Today is the day.
There have been many steps in my journey and now I feel I am ready to embrace a lifelong and forever commitment to Judaism. It is extra meaningful to me that this moment has arrived just a few weeks before Rosh Hashana. I hope and pray this will be a sweet New Year for me as well.
As part of my requirements for appearing before the Beit Din, I was asked to write a spiritual autobiography. I realized that this is actually very difficult, to put my experiences of changing my faith into words.
Anyway I looked back on the days and events, and tried to reflect on the spiritual side of my life. I was born and raised in Manila in the Philippines to a religious Catholic family. My 2 siblings and I were raised in a G-d fearing home with high moral standards by loving parents.
My parents sent me to Catholic schools, known for for their high quality academic excellence. After high school I attended university and in 2002 I graduated with a degree in Physiotherapy.
After university I felt a desire to leave home for “greener pastures” and to broaden my horizons. But to do this I would have to leave my family and friends behind which I knew wouldn’t be easy. However the opportunity presented itself and in 2004 I immigrated to Canada; in 2011 I became a Canadian citizen.
In my early years in Canada I spent the greater part of my working time with Jewish families and sometimes went with them to the synagogue. I ate Matzah at the Passover Seder and lit candles with them and learned how to keep the laws of Kashrut in their homes. I feel I adapted quickly to their way of life. I heard more about the Holocaust – how 6 million Jews perished, innocent souls, murdered by Hitler, so heartbreaking to even think about. I made close relationships in the Jewish community who became almost like my family and I thought the Jewish things they did were cool. I wanted to be like everyone else.
I have been lucky to experience even more of Judaism, its customs and traditions in 6 years dating and now engaged to my longtime friend, my soul-mate, my fiancé Tal. I am happy to have been welcomed into his family. He is not a very observant kind of Jew but still he has a strong faith in his heritage and together we want to build our life and Jewish home together and to raise Jewish children.
About a year ago, I started the journey to convert to Judaism. With love and respect for my family back in Manila I had serious discussions with them about my plan of converting to the Jewish faith. I made it clear that it’s my own personal choice and desire to convert. Thankfully my family has given me their blessings and that I should continue and that doing what makes me happy will make them happy as well. There was no emotional pressure and I was able to assure my family of my continuous love and that I will always be their child and loving family member.
Yes! Converting to Judaism is a process requiring a lot of sincerity and commitment.
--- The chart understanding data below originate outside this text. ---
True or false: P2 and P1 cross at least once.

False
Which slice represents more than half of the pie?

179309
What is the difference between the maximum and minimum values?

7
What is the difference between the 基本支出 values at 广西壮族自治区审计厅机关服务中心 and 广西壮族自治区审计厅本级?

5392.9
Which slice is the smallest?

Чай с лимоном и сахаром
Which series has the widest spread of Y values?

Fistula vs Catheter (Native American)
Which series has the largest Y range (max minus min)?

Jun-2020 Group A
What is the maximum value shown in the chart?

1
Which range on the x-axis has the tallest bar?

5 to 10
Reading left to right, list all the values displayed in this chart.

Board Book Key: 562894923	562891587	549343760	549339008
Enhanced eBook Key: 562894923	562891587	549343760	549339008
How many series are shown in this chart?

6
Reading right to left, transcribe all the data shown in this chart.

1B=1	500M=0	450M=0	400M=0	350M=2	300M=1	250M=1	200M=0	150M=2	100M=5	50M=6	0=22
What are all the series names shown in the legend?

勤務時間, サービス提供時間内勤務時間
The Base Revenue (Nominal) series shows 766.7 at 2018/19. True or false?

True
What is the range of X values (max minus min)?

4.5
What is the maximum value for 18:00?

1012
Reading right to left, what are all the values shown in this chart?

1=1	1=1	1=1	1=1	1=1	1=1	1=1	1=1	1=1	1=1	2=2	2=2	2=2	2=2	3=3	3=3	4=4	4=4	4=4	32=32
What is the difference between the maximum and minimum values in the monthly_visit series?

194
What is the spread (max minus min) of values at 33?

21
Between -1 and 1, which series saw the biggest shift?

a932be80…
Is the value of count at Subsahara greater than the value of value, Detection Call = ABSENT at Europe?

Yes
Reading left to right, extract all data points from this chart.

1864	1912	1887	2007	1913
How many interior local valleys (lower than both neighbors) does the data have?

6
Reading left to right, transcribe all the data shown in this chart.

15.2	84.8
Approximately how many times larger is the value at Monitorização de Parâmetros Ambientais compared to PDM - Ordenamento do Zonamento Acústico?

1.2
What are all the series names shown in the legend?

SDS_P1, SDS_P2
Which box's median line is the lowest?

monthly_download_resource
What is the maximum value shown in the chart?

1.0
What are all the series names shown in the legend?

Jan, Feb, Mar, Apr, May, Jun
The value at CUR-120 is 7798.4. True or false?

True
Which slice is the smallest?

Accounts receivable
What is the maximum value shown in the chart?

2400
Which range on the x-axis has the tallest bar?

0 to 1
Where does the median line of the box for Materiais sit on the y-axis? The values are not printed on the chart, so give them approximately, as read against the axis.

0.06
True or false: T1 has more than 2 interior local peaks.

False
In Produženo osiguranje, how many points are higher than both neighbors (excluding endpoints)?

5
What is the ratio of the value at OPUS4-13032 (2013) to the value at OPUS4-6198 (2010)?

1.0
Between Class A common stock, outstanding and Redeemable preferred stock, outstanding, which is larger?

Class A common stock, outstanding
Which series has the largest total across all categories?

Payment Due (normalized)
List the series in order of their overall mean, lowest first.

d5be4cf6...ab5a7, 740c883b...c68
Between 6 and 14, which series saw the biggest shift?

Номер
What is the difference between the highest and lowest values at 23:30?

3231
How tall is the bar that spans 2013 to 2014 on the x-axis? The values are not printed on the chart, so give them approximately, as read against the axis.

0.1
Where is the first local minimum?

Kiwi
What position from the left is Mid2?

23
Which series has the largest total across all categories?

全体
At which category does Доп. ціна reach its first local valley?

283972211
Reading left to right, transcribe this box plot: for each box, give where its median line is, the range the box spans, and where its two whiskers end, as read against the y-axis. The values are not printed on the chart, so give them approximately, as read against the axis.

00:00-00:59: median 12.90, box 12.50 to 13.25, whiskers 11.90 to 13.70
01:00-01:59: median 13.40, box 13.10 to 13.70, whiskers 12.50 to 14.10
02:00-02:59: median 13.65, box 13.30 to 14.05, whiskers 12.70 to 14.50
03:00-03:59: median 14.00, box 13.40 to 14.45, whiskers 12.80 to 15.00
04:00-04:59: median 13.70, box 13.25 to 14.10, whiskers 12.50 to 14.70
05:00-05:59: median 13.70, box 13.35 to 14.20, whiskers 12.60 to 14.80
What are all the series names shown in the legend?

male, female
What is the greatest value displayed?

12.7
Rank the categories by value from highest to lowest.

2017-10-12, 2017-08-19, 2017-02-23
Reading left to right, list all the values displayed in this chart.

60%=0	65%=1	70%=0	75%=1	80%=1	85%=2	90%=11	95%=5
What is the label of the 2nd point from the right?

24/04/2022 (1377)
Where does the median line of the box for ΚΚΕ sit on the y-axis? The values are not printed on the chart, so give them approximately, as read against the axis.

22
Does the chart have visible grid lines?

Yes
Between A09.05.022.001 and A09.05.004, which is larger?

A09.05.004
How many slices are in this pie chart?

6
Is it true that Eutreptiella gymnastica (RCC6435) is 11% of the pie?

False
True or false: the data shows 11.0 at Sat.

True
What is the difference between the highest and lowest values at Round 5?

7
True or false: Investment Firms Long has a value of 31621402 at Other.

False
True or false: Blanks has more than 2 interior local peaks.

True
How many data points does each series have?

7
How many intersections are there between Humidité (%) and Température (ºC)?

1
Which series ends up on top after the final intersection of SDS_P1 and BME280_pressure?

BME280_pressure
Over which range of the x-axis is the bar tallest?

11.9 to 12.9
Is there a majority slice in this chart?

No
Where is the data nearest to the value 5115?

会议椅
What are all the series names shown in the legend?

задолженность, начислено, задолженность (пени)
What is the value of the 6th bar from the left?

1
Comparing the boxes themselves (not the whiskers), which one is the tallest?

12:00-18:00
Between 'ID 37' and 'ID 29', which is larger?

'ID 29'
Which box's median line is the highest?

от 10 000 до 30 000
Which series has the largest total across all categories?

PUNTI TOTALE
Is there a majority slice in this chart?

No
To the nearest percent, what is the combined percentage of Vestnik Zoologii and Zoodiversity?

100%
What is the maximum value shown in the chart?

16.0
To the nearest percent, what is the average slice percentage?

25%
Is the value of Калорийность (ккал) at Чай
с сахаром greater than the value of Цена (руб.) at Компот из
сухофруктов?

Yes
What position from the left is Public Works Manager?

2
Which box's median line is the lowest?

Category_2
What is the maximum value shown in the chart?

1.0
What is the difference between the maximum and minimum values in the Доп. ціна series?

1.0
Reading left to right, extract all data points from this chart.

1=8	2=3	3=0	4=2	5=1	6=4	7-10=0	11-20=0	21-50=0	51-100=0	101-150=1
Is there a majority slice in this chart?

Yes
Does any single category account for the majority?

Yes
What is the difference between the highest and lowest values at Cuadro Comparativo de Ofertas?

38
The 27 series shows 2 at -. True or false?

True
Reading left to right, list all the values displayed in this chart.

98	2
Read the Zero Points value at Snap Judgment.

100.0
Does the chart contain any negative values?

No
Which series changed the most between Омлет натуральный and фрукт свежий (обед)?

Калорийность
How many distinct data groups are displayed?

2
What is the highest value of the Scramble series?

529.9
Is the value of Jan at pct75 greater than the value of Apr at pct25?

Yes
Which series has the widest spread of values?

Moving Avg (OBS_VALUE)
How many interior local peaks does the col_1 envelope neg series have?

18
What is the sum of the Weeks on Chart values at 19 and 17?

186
Together with my fiancé (Tal), we spent months learning about Jewish culture, the High Holy days, life cycle, beliefs, history, even learning to read Hebrew and a lot more. With the guidance of my sponsoring Rabbi, Rabbi Howard Morrison, I was guided to make my own personal connection to G-d through studying the weekly Torah portion, and the prayers during the services Friday night and Sabbath morning at the Beth Emeth synagogue.
While attending my Judaism classes and weekly Friday night and Sabbath morning services and meeting one on one with Rabbi Morrison once or twice a month for almost a year at the Beth Emeth synagogue, I felt myself growing intellectually, socially and of course spiritually. I find the Beth Emeth synagogue to be very accommodating, and the members are friendly. Knowing it is the right choice for my fiancé, our relationship and our lifestyle I can feel the acceptance. The congregation appeals to me in its endeavor to incorporate traditional elements of Jewish practice within modern society and its emphasis on being inclusive and accepting of all people.
Incorporating what I have learned I am doing my best putting the Mitzvot into practice in my daily life: such as attending synagogue services on the Sabbath and High Holy Days, having Friday night dinner with my fiance’s family, helping to prepare Sabbath meals, lighting Sabbath candles and saying the blessing, hearing Kiddush made over wine, keeping the laws of Kashrut, keeping a Kosher kitchen with separate sets of dishes and putting up Mezuzahs on the door posts.
I choose Ruth Miriam as my Hebrew name, partly owing to the initials R.M. being close to my english name Remy which is nice. But mainly because I am greatly inspired by the story of Ruth who chose convert to Judaism, and by Miriam who helped save her baby brother Moses from Pharoah’s evil decree.
I can tell you that the process of conversion has been a warm, meaningful, spiritual and blissful experience. I am looking forward to Wednesday, September 10, 2014, the 15th of Elul when I can finally call and shout out: Today is the day! I officially become Jewish!
I will be thrilled to be a member of the Jewish people, proud to stand with Israel, and happy that the conversion has happened! Baruch HaShem!
It certainly takes a great deal of courage to step into a world unlike the one you have always known, especially when the path confronts you with challenging choices. To have that kind of clarity, determination and spirit requires a deep connection with your inner faith and the valiance to take that first step.
Words on a Limb wishes Remelie much happiness, peace and prosperity as you continue on this blissful journey.